Research

I am a dynamicist. By this I mean that I try to understand and predict the dynamical evolution of a wide variety of astrophysical systems, such as binary black holes, star clusters, and galaxies. To do this I use the tools of theoretical physics (e.g. Hamiltonian mechanics, nonequilibrium statistical mechanics and kinetic theory), but I also employ numerical simulations and try (when possible) to be guided by real data.

For most of the systems I am interested in, the predominant force is gravity. However, because of the similarity between the Newtonian gravitational force and the Coulomb electrical force, many problems I care about have analogues in plasma physics. Thus I often find it useful to borrow tools from the kinetic theory of plasmas and apply them to gravitational dynamics.

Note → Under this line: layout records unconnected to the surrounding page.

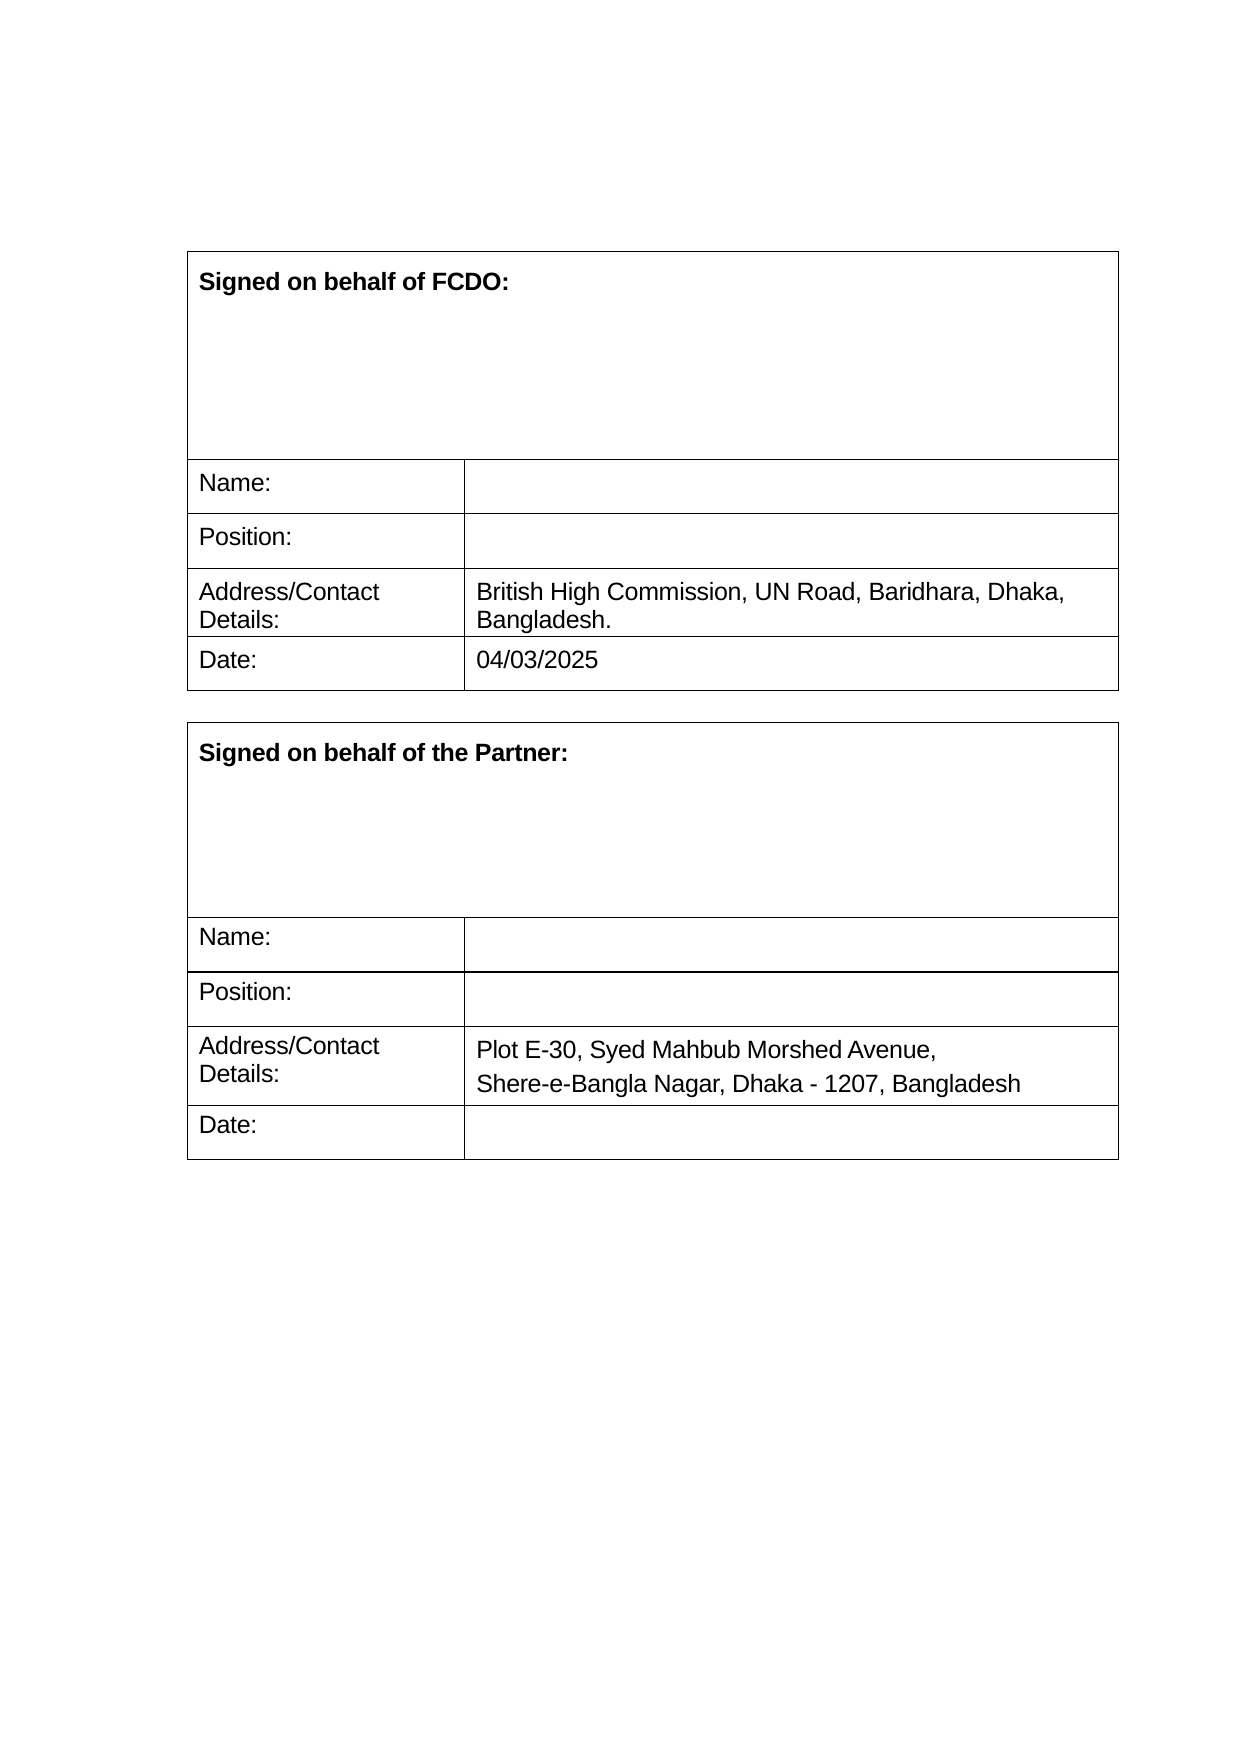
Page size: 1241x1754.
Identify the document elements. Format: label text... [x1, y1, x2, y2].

table_cell Name: [188, 918, 464, 971]
table_cell [465, 1106, 1118, 1159]
table_cell [465, 514, 1118, 567]
table_cell [465, 973, 1118, 1026]
table_cell Signed on behalf of the Partner: [188, 723, 1118, 917]
table_cell [465, 460, 1118, 513]
table_cell 04/03/2025 [465, 637, 1118, 690]
table_cell Address/Contact Details: [188, 1027, 464, 1104]
table_cell Name: [188, 460, 464, 513]
table_header Signed on behalf of FCDO: [188, 252, 1118, 458]
table_cell British High Commission, UN Road, Baridhara, Dhaka, Bangladesh. [465, 569, 1118, 636]
table_cell Position: [188, 973, 464, 1026]
table_cell [188, 691, 1118, 722]
table_cell Plot E-30, Syed Mahbub Morshed Avenue, Shere-e-Bangla Nagar, Dhaka - 1207, Bangladesh [465, 1027, 1118, 1104]
table_cell Position: [188, 514, 464, 567]
table_cell Date: [188, 637, 464, 690]
table_cell Date: [188, 1106, 464, 1159]
table_cell [465, 918, 1118, 971]
table_cell Address/Contact Details: [188, 569, 464, 636]
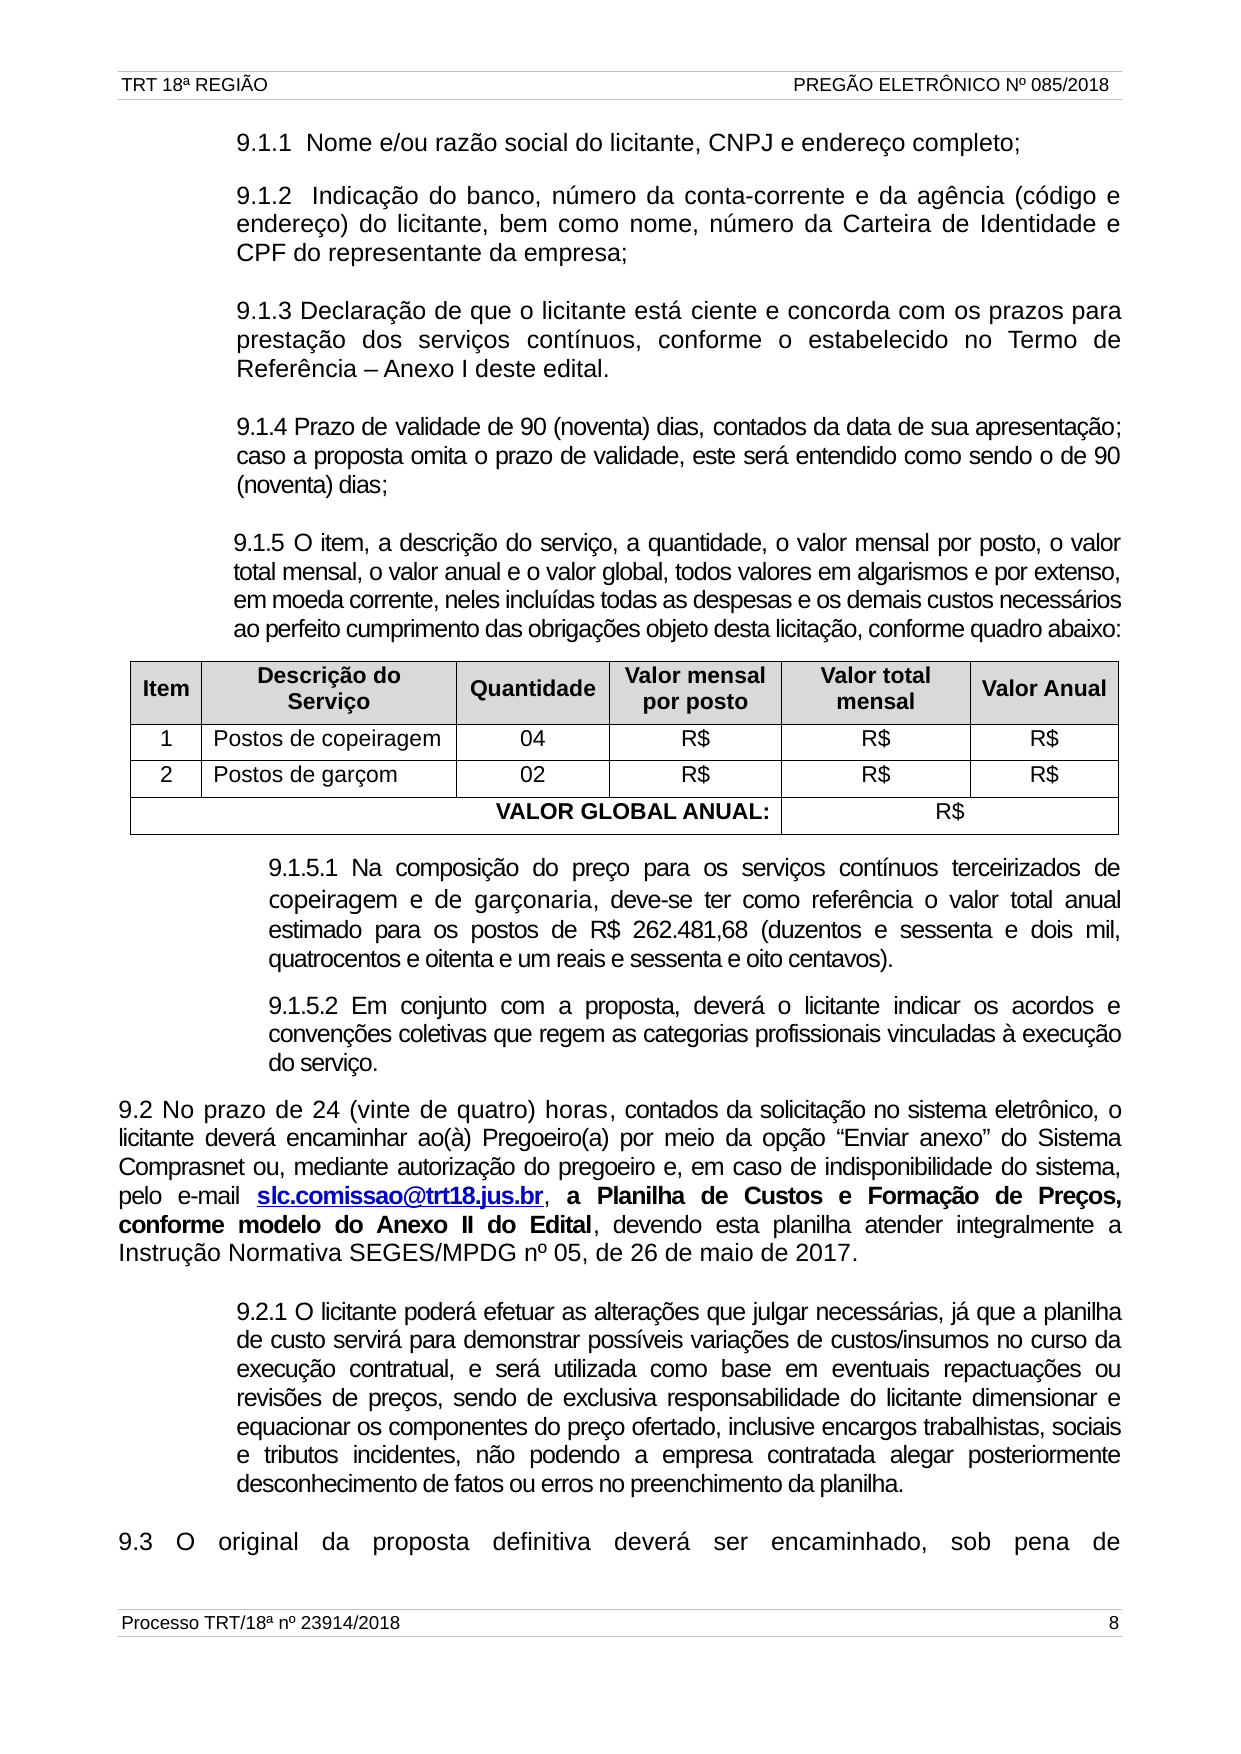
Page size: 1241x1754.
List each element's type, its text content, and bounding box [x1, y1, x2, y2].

My published research to date has been focused on (i) the dynamics of astrophysical binaries, and (ii) the kinetic theory of stellar systems.

Dynamics of Binaries

In my PhD I developed a general secular theory for the dynamical evolution of any binary orbiting an arbitrary axisymmetric potential. The formalism is applicable to a wide variety of astrophysical systems and also brings several classic problems under a simple unified framework: for instance, (i) the hierarchical three-body problem and (ii) the problem of Oort comets torqued by the Galactic tide both arise as special cases of the general secular theory (Hamilton & Rafikov 2019a). The theory demonstrates that large-amplitude eccentricity oscillations typified by the Lidov-Kozai mechanism — and often invoked to explain e.g. black hole mergers and hot jupiter formation — are in fact quite general whenever a wide binary orbits an axisymmetric host system, such as a globular cluster (Hamilton & Rafikov 2019b). Cluster-tide driven eccentricity excitation constitutes a new merger channel for the black hole and neutron star binary mergers currently being detected by LIGO/Virgo (Hamilton & Rafikov 2019c). Such binaries are crucially affected by general relativistic apsidal precession, and I have built this effect into the formalism (Hamilton & Rafikov 2021).

Kinetic Theory of Stellar Systems

I was first to apply the gravitational version of the Balescu-Lenard kinetic equation to spherical stellar clusters (Hamilton et al. 2018, Fouvry et al. 2021), and I have provided the shortest and simplest derivation of this equation to date using Rostoker’s principle (Hamilton 2020). One key insight of recent years has been the imprtance of large scale density waves (normal modes) in driving the evolution of stellar systems. I wrote down a kinetic theory for stellar systems that accounts both for star-star interactions like Balescu-Lenard theory, but also wave-star interactions like in the quasilinear theory of plasmas (Hamilton & Heinemann 2020).